Esercizio =>
Nel testo sui rimboschimenti dell'area Montalone – Modina, in quale piano si trova l'optimum fitoclimatico del Pinus nigra?

Estratto della pagina =>
++++++++++++++++++++
Nel grande complesso dei rimboschimenti dell’area Montalone – Modina (Arezzo) gli interventi selvicolturali già realizzati o in atto nelle pinete presumibilmente anche in territorio demaniale non possano non sollevare notevoli perplessità d’ordine tecnico ed ecologico.
In effetti si tratta di diradamenti su popolamenti di Pinus nigra il cui significato selvicolturale non è ben comprensibile, almeno in certe situazioni.
Il Pinus nigra, infatti, in funzione delle sue esigenze ecofisiologiche ben note, si riproduce ovvero rinnova la pineta solo se si trova nel suo optimum fitoclimatico, che è nel piano del faggio (Fagetum) e non altrove pur avendo caratteristiche di frugalità e rusticità. Un esempio indiscutibile è la colonizzazione che il Pinus nigra dei vecchi rimboschimenti sopra il Passo dello Spino oltre mille metri (Fagetum) svolge nelle circostanti praterie: “Natura non facit saltus” “La Natura non fa differenza!”
Storicamente i rimboschimenti della zona Montalone – Modina svolti in più anni anche dai prigionieri austriaci (1915-1918), si basarono sull’uso del Pinus nigra di facile attecchimento su terreni nudi, aridi con roccia talvolta affiorante, con erosioni diffuse conseguenza di un’antropizzazione antica che risale agli Etruschi ed ai Romani, oltre alle devastazioni provocate dalle invasioni barbariche.
Quindi si è sempre trattato di impiegare una specie pioniera rustica e frugale, una specie provvisoria da sostituire nel tempo gradualmente con specie definitive più esigenti, in particolare latifoglie che costituivano gran parte delle primigenie foreste, con interventi mirati togliendo il Pino quando era assicurato lo sviluppo della nuova fitocenosi.
++++++++++++++++++++
Dati grezzi =>
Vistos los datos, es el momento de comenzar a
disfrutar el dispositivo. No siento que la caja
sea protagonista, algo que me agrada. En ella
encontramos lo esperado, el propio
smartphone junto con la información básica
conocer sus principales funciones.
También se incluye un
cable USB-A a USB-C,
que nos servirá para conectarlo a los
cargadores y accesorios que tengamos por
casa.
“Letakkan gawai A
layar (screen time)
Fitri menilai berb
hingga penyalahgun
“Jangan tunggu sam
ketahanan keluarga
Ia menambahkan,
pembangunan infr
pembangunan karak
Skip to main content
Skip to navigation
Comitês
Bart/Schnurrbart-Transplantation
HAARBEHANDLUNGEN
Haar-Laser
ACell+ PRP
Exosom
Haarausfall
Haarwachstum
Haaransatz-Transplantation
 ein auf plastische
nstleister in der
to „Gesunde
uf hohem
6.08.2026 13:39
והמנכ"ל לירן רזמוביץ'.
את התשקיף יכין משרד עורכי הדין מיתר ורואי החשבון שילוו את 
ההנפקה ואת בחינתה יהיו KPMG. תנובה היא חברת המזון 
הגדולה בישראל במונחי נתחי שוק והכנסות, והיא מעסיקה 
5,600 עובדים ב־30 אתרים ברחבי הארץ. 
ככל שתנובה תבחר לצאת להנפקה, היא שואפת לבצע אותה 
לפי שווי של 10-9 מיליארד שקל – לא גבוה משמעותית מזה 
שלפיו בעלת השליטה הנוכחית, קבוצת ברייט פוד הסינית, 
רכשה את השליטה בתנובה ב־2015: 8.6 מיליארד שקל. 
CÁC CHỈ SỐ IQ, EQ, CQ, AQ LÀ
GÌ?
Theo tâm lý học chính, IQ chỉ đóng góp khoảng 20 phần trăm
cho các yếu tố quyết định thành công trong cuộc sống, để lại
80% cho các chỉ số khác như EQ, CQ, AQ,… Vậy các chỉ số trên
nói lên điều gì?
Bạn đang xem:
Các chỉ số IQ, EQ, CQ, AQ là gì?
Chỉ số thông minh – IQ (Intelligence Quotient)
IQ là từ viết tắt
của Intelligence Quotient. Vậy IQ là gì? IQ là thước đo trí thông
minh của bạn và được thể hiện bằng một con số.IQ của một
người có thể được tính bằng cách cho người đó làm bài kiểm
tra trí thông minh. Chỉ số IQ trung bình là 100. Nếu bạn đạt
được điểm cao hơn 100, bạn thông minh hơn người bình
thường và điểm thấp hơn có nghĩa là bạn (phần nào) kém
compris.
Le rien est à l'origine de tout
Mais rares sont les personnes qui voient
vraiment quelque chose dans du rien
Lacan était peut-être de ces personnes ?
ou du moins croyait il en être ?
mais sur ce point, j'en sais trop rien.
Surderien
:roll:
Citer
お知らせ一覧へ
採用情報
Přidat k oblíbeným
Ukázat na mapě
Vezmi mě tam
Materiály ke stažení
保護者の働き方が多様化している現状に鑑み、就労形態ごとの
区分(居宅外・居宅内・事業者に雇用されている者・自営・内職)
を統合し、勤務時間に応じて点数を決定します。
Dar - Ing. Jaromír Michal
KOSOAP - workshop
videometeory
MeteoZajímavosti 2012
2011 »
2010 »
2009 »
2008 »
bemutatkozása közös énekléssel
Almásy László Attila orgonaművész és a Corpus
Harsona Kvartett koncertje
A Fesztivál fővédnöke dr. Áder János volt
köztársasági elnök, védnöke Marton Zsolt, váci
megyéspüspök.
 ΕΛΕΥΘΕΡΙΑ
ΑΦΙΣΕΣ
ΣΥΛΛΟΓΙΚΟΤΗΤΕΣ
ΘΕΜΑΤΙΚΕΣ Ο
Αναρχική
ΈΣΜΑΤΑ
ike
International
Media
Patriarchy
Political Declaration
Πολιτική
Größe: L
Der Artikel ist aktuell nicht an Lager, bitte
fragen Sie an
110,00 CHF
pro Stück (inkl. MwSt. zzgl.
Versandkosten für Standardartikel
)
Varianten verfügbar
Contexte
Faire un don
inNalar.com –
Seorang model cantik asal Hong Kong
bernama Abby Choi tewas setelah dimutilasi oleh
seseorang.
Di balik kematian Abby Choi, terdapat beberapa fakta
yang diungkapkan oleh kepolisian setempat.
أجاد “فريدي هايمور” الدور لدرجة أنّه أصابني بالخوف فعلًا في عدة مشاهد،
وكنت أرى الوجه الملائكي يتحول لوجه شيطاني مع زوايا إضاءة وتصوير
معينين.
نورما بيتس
++++++++++++++++++++
Risposta =>
Nel piano del faggio (Fagetum).